A doença renal crônica (DRC) figura entre os problemas de saúde que mais matam no planeta, de acordo com pesquisa da Universidade de Nova Iorque. O levantamento coloca a enfermidade na nona posição do ranking global de mortalidade, com cerca de 1,5 milhão de óbitos registrados em 2023, e estima que 14% da população mundial apresente algum estágio da doença.
A DRC caracteriza-se pela perda gradual da capacidade dos rins de filtrar o sangue e remover substâncias tóxicas do organismo. O nefrologista Renato Pontelli, responsável pelo setor de hemodiálise do Hospital Nossa Senhora Auxiliadora, explica que essa evolução costuma ser silenciosa: grande parte dos pacientes não percebe alterações nas fases iniciais e descobre o diagnóstico apenas quando a função renal já se encontra comprometida.
O quadro clínico é classificado em cinco estágios. Nos graus 1 e 2, a insuficiência é leve e raramente causa sintomas. A progressão para os níveis 3 e 4 indica perda funcional significativa, enquanto o estágio 5 exige terapias de substituição, como hemodiálise ou transplante. Os sintomas mais comuns englobam cansaço persistente, fraqueza, inchaços, alterações na urina, coceira e dificuldade de concentração.
Entre os principais fatores de risco, o especialista destaca hipertensão arterial, diabetes, obesidade, sedentarismo, tabagismo e uso indiscriminado de medicamentos, especialmente anti-inflamatórios. Pontelli alerta que o abuso desses fármacos e o controle inadequado da glicemia aceleram a deterioração dos rins, elevando a probabilidade de complicações.
Medicamentos de classe mais recente, como os análogos do GLP-1 – entre eles Ozempic e Mounjaro –, têm demonstrado efeito positivo na contenção da progressão da DRC. Segundo o nefrologista, esses fármacos auxiliam o controle glicêmico e, de acordo com dados do estudo Flow, reduzem o risco de necessidade futura de hemodiálise.
Em Três Lagoas, Mato Grosso do Sul, levantamento local indica que mais de 8,3 mil moradores apresentam algum grau de comprometimento renal. No Hospital Nossa Senhora Auxiliadora, unidade de referência regional, mais de 100 pacientes realizam hemodiálise regularmente. Do total, 84 são residentes na própria cidade e os demais vêm de municípios vizinhos como Brasilândia, Água Clara, Selvíria e Arapuá.
A sessão de hemodiálise dura, em média, quatro horas e costuma ser repetida três vezes por semana. O procedimento substitui parte da função renal ao filtrar o sangue do paciente em equipamento externo e devolvê-lo ao organismo já livre de toxinas. Embora seja essencial para a sobrevivência em estágios avançados, o tratamento ainda enfrenta preconceito e receio, segundo relatos de pacientes atendidos na unidade. Pessoas que convivem com o procedimento há vários anos relatam que a terapia possibilitou retomada de atividades cotidianas e melhoria da qualidade de vida.

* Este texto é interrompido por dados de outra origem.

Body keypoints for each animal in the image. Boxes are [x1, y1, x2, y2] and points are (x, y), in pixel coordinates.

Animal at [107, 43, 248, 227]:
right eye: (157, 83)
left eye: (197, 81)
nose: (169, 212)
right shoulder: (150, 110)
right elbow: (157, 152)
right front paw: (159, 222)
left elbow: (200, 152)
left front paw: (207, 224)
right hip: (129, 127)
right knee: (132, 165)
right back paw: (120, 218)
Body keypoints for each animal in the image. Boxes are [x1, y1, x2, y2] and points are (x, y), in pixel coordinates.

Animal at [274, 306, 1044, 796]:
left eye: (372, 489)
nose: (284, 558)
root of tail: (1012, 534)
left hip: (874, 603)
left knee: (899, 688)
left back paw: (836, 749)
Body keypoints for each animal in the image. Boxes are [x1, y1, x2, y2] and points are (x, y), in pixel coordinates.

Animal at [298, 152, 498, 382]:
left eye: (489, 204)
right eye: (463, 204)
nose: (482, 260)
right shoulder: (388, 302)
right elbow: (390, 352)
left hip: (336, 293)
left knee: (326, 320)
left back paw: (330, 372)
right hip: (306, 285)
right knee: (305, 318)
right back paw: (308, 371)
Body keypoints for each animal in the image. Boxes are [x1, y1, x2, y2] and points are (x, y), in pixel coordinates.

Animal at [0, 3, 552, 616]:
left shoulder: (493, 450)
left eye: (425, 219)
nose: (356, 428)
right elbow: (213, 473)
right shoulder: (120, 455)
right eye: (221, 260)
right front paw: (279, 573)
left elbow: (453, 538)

Além da diálise, o transplante renal é alternativa para certos perfis clínicos. Em 2025, o Hospital Nossa Senhora Auxiliadora registrou cinco transplantes concluídos até o momento, número que evidencia avanços nos protocolos de captação de órgãos, mas também reforça a necessidade de ampliar campanhas de conscientização sobre doação e diagnóstico precoce.
Para reduzir a incidência e a mortalidade associadas à doença, especialistas recomendam medidas preventivas de baixo custo e alto impacto. Entre elas estão alimentação equilibrada com baixo teor de sal, monitoramento regular da pressão arterial e da glicose, prática de atividade física, manutenção do peso adequado, cessação do tabagismo e moderação no consumo de bebidas alcoólicas. A utilização de medicamentos deve ser supervisionada por profissional de saúde, evitando-se o uso prolongado de anti-inflamatórios sem indicação.
As estimativas globais reforçam que a detecção precoce é decisiva para conter a evolução da DRC. Exames simples, como dosagem de creatinina no sangue e análise de proteína na urina, identificam alterações funcionais antes que surjam sintomas. Para quem já possui fatores de risco, consultas regulares ao clínico geral ou nefrologista permitem ajustes terapêuticos capazes de preservar os rins e evitar complicações que, em estágios finais, podem levar à dependência vitalícia de hemodiálise ou exigir transplante.
Com a doença renal crônica estabelecida entre as dez principais causas de morte no mundo, autoridades de saúde, profissionais e populações locais reforçam a importância de estratégias de prevenção, diagnóstico antecipado e acesso a tratamentos eficazes para reduzir o impacto dessa enfermidade silenciosa.